Mondelez sponsors 'Surfacing' journalism residency at The New York Times
- Mondelez's Véa, a trendy brand of snack bars and crackers made without GMOs or artificial ingredients, is sponsoring a journalism residency program at The New York Times, according to a company statement. The residency is for emerging journalists and will be called "Surfacing."
- The project's first stories are scheduled to appear in December in the newspaper's Travel section and, in addition to the print format, will use social media channels such as Instagram and Snapchat to focus on food, culture and travel content from "undiscovered and offbeat communities."
- The Times' T Brand Studio will augment the series of stories by creating six films highlighting individual ingredients used in the various snacks within the Véa portfolio, including sweet potato, coconut, quinoa and sunflower seeds, the Mondelez statement said.

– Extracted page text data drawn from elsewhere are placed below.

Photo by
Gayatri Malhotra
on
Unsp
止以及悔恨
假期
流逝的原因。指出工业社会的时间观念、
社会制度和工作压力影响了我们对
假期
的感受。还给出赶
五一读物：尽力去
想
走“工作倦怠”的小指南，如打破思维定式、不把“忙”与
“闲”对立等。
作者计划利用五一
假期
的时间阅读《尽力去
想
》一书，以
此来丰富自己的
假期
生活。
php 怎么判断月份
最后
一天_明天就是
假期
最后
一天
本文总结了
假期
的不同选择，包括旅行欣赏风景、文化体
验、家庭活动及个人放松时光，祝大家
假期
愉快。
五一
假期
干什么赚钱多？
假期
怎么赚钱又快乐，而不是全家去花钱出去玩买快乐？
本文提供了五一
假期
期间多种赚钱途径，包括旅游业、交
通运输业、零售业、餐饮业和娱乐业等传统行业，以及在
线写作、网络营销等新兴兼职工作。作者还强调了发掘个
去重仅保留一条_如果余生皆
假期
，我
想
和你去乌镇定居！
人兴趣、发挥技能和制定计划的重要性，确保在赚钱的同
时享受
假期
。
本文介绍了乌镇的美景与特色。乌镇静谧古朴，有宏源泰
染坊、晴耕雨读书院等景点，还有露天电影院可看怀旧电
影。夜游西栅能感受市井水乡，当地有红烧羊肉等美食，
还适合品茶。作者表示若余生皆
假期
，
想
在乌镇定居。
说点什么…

This partnership is a one-of-a-kind way to market Mondelez's new millennial-focused Véa brand, which just hit stores this past July. Besides encouraging sales, the company is obviously trying to associate its clean-label snack brand with excitement and adventure — an approach millennials in particular are likely to appreciate.
Mondelez is also appealing to healthier snacking, another thing millennials favor. According to Packaged Facts, demand for healthy snacks has been growing during the past five years. The segment's CAGR has risen 4.7%, outpacing overall food and beverage sales growth.

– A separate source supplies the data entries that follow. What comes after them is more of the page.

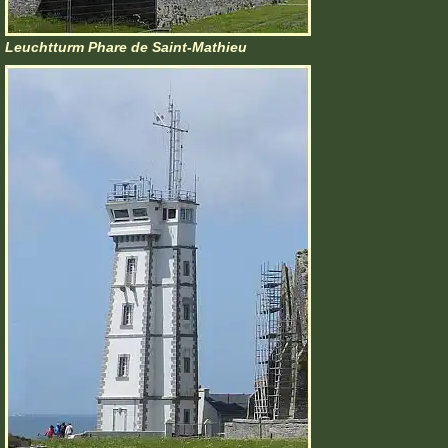
Leuchtturm Phare de Saint-Mathieu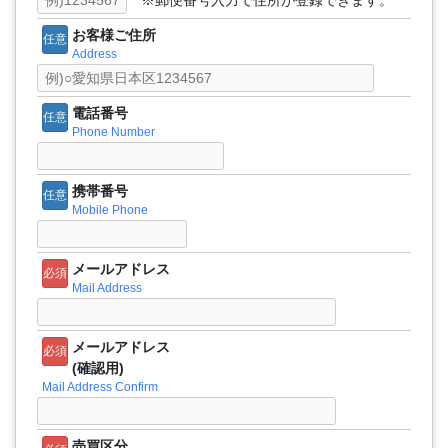
※郵便番号入力で住所が登録できます。
お客様ご住所
任意
Address
電話番号
任意
Phone Number
携帯番号
任意
Mobile Phone
メールアドレス
必須
Mail Address
メールアドレス
必須
(確認用)
Mail Address Confirm
売買区分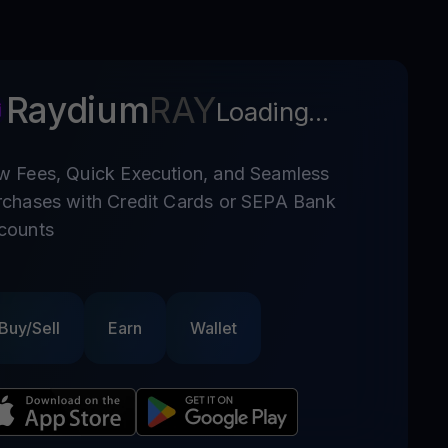
Raydium
RAY
Loading...
w Fees, Quick Execution, and Seamless
rchases with Credit Cards or SEPA Bank
counts
Buy/Sell
Earn
Wallet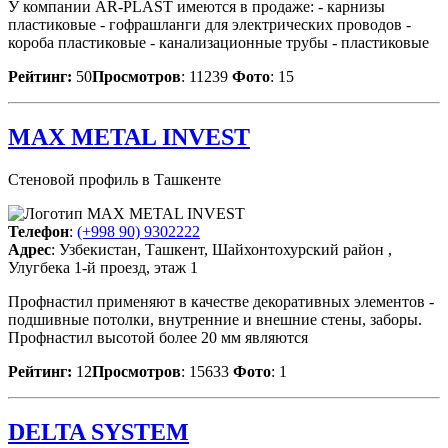
У компании AR-PLAST имеются в продаже: - карнизы
пластиковые - гофрашланги для электрических проводов -
короба пластиковые - канализационные трубы - пластиковые
Рейтинг:
50
Просмотров
: 11239
Фото
: 15
MAX METAL INVEST
Стеновой профиль в Ташкенте
Телефон
:
(+998 90) 9302222
Адрес
: Узбекистан, Ташкент, Шайхонтохурский район ,
Улугбека 1-й проезд, этаж 1
Профнастил применяют в качестве декоративных элементов -
подшивные потолки, внутренние и внешние стены, заборы.
Профнастил высотой более 20 мм являются
Рейтинг:
12
Просмотров
: 15633
Фото
: 1
DELTA SYSTEM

This on-trend product development and the marketing push could be seen as a sign that Mondelez is trying to buff itself up for potential acquisition. Even if that’s not the mindset now, bringing a product to market that is aimed at millennials — one of the most important shopper bases today — is a smart decision. Last year, millennials surpassed baby boomers as the country's most populous living generation, at more than 75 million strong.

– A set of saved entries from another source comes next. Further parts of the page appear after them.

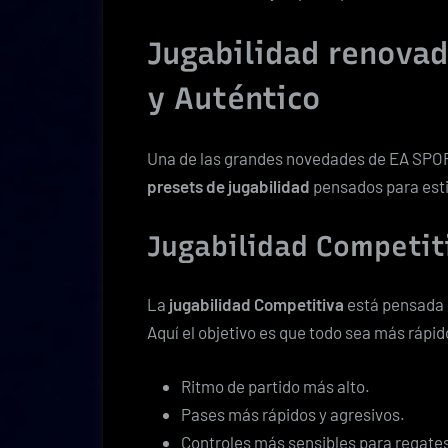
Jugabilidad renova
y Auténtico
Una de las grandes novedades de EA SPOR
presets de jugabilidad
pensados para esti
Jugabilidad Competit
La
jugabilidad Competitiva
está pensada p
Aquí el objetivo es que todo sea más rápid
Ritmo de partido más alto.
Pases más rápidos y agresivos.
Controles más sensibles para regates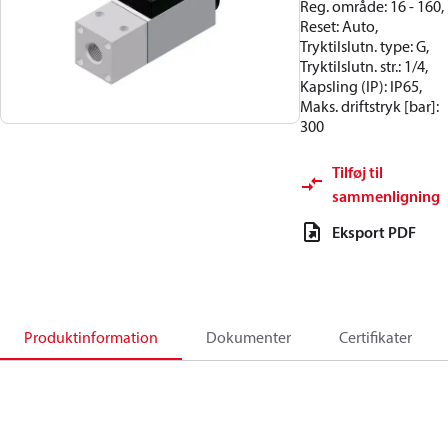
Reg. område: 16 - 160,
Reset: Auto,
Tryktilslutn. type: G,
Tryktilslutn. str.: 1/4,
Kapsling (IP): IP65,
Maks. driftstryk [bar]:
300
Tilføj til
sammenligning
Eksport PDF
Produktinformation
Dokumenter
Certifikater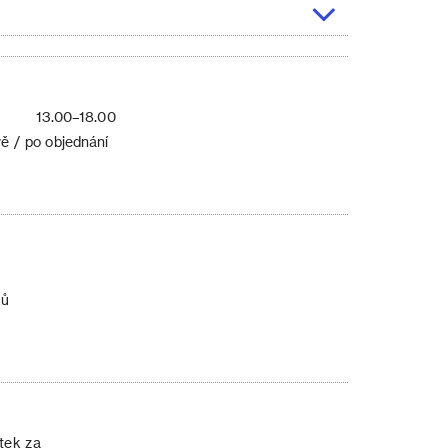
13.00–18.00
ě / po objednání
ků
atek za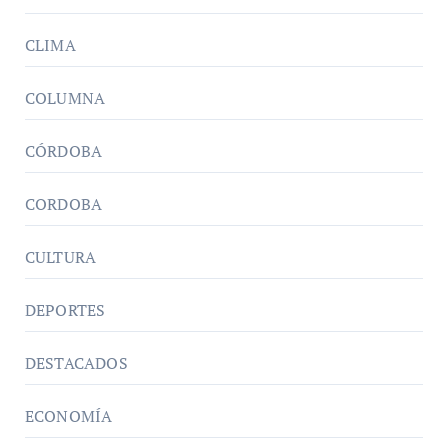
CLIMA
COLUMNA
CÓRDOBA
CORDOBA
CULTURA
DEPORTES
DESTACADOS
ECONOMÍA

The New York Times undoubtedly would like to bolster readership among younger generations, who are known to prefer digital news sources. And Mondelez has already shown marketing savvy by engaging in other media collaborations, including Mic's "Road Trip Diaries" series and INSIDER's "Find Your Way to Real" campaign, with each running a Facebook video series.
This arrangement could be mutually beneficial as Mondelez gets well-crafted stories and video linked to its trendy snack brand, and The New York Times gets to appear more modern to a younger demographic. We should know a lot more about the potential of this partnership when the first stories in the "Surfacing" series start showing up in December.